> WHAT IS EXPECTED: Only the lines from the one containing "ring mcp: (547, 603)" through the final line of the entries below are wanted, each copied exactly.

Joint position lists
####################
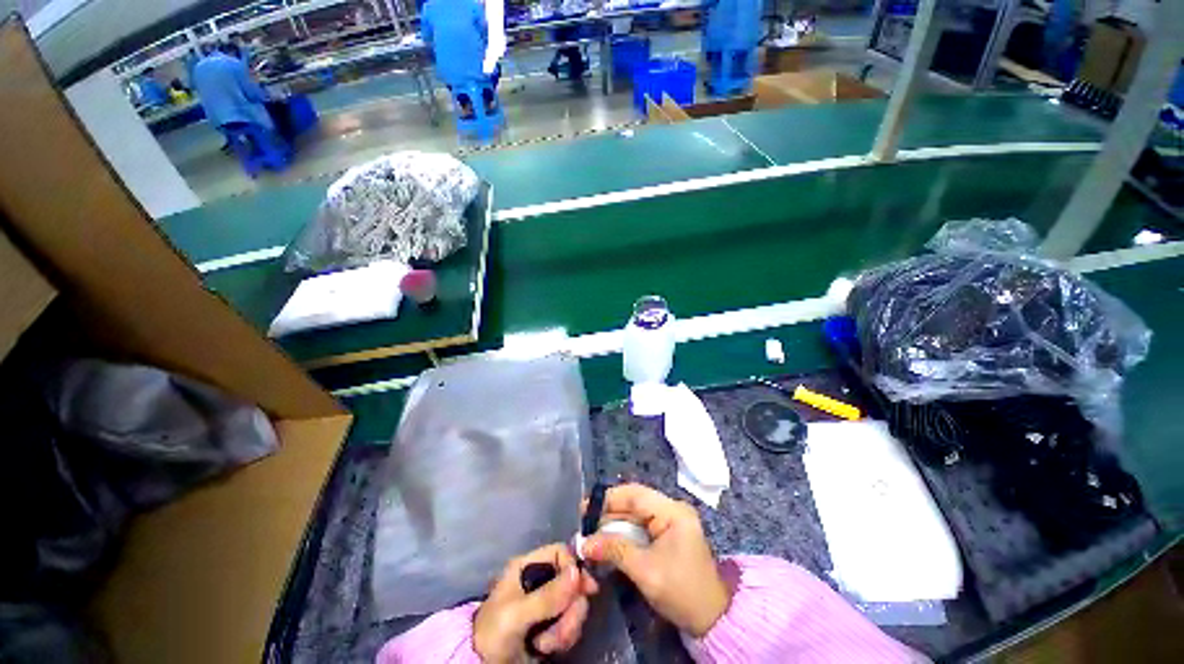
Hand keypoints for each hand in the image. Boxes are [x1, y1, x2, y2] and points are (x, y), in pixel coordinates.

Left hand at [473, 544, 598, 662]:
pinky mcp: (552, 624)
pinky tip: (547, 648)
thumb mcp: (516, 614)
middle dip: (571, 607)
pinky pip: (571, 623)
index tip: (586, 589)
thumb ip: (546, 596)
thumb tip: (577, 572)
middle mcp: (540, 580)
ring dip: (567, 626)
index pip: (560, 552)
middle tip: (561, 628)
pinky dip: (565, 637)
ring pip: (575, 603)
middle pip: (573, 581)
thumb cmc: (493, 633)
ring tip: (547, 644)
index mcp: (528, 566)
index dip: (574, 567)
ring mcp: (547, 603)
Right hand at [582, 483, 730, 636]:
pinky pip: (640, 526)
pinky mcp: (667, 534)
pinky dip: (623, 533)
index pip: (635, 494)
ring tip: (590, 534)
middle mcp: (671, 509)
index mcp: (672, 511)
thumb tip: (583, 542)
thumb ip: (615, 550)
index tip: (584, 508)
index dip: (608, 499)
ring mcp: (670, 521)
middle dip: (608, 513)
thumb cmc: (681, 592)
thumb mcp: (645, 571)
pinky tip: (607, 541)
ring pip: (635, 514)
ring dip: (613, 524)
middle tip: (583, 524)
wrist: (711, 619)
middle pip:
####################
> WRITTEN RESPONSE:
ring mcp: (547, 603)
Right hand at [582, 483, 730, 636]:
pinky pip: (640, 526)
pinky mcp: (667, 534)
pinky dip: (623, 533)
index pip: (635, 494)
ring tip: (590, 534)
middle mcp: (671, 509)
index mcp: (672, 511)
thumb tip: (583, 542)
thumb ip: (615, 550)
index tip: (584, 508)
index dip: (608, 499)
ring mcp: (670, 521)
middle dip: (608, 513)
thumb cmc: (681, 592)
thumb mcp: (645, 571)
pinky tip: (607, 541)
ring pip: (635, 514)
ring dip: (613, 524)
middle tip: (583, 524)
wrist: (711, 619)
middle pip:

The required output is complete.